MWM,
I am a "Christian Fundamentalist" by your definition -- e.g. I believe that the bible is God's Word and "literally true". Actually a better term than "literally true" is "inerrant". ([long digression here, you may want to skip ahead to the next paragraph] Many of the passages are not meant to be taken literally, they are allegorical, e.g., the parables of Jesus, the book of Revelation. But these are clearly "labelled", as it were, in the text -- the original Hebrew and Greek typically have stylistic differences between straightforward history, poetry, and allegory. It is fairly common, in my experience, for non-believers to think that "fundies" take everything literally when that is not actually the case. On the other hand, we believe that the creation account, Noachian flood, and Exodus of the Jews from Egypt, with the attendant miracles and signs, and the miracles of Jesus and Acts of the apostles, for instance, really did happen just as set forth, because these are written in a historical "mode".)
Now, I believe that your son's rejection of his family is unbiblical and I feel safe in saying that other "fundies" would say the same. Numerous citations of scripture regarding honoring your parents and carrying the Word to the world, not withdrawing from the world (we strive to follow Christ's example to live in the world, but not of the world) have already been given. If the group to which he belongs is preaching this withdrawal from his family (rather than it being a personal issue with him), then, by definition, they are not "Christian Fundamentalists" (another digression here: "fundamentalist" is not a biblical term, it is usually applied pejoratively by non-believers). I belong to neither Promise Keepers nor Dobson's group (I have some theological differences with them), but they would not, I feel certain, preach the kind of things that you have mentioned regarding your son's attitude towards his family.

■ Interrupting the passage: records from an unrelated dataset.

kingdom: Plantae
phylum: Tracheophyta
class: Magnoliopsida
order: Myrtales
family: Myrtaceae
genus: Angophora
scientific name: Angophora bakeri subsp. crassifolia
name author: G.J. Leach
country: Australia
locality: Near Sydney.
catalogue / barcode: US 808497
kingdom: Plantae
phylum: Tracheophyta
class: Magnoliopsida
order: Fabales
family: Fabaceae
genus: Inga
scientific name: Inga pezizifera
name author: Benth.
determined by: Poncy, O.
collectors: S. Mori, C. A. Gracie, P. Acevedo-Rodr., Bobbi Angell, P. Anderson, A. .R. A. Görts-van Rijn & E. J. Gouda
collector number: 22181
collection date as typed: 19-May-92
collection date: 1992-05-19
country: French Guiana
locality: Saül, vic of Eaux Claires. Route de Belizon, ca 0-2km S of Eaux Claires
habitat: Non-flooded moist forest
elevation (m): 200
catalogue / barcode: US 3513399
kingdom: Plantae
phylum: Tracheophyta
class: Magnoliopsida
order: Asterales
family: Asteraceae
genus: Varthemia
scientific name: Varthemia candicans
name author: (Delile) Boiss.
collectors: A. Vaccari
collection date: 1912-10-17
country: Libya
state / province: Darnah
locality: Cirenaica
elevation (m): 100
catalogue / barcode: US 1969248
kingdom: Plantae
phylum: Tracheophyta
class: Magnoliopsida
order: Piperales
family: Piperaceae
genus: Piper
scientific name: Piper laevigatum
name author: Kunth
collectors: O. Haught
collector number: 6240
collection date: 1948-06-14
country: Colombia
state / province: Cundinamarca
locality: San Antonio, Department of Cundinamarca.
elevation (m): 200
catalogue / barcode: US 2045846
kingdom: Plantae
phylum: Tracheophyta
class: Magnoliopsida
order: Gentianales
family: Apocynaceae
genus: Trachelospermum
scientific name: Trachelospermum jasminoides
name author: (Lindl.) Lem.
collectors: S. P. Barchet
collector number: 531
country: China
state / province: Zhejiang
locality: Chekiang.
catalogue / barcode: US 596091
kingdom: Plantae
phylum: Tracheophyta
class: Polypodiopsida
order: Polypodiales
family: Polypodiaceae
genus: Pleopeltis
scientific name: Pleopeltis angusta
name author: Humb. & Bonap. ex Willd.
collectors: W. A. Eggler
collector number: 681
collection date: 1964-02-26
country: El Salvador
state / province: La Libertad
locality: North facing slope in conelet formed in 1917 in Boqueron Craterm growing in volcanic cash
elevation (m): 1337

I would like to caution against making too-broad assumptions about "fundamentalists" and would also counsel against using that term, especially to your son, as it sometimes signals a certain hostility to and/or misconceptions about beliefs which are very deeply held. For example, the parenthesis in your opening post ("thinks divorce is always wrong and the man is in charge and that you need to spank your kids") is, IMVHO (and please don't take this as criticism but as an attempt to possibly provide some of the insight you desire), overly simplistic. We do not teach that divorce is "always" wrong, but rather we follow Christ's teaching that it is wrong except in cases of adultery. It is teaching against regarding marriage vows as less than sacred, unnecessary. (I am once divorced, myself, by the way). We do not teach that the man is in charge, but that the man and woman are equal partners but have distinct and different roles to play in the household (Ephesians 5:21 sets the tone: "Be subject to one another out of reverence for Christ." This teaching was quite radical in the first century, when women were generally treated as little more than chattel.) We do not teach that you need to spank your kids, but that discipline is necessary -- with an admonition: "Fathers, do not provoke your children to anger..." (Ephesians 6:4).
To reiterate -- if his group is telling him to ostracize his family, they are not Christians, even if they call themselves that. It is very possible that he is involved in a cult if they are telling him to do this. But, the people who you seem to believe teach such things, in fact, do not do so, and if he is in a genuine Christian "fundamentalist" group, then he is in error.
Perhaps if you were able to signal a willingness to accept his religious views, if not agree with them (I'm not saying you haven't done this, only that the terminology you've used and assumptions you've made may, unintentionally, have come across as hostile to his beliefs), it might lead to a thawing trend.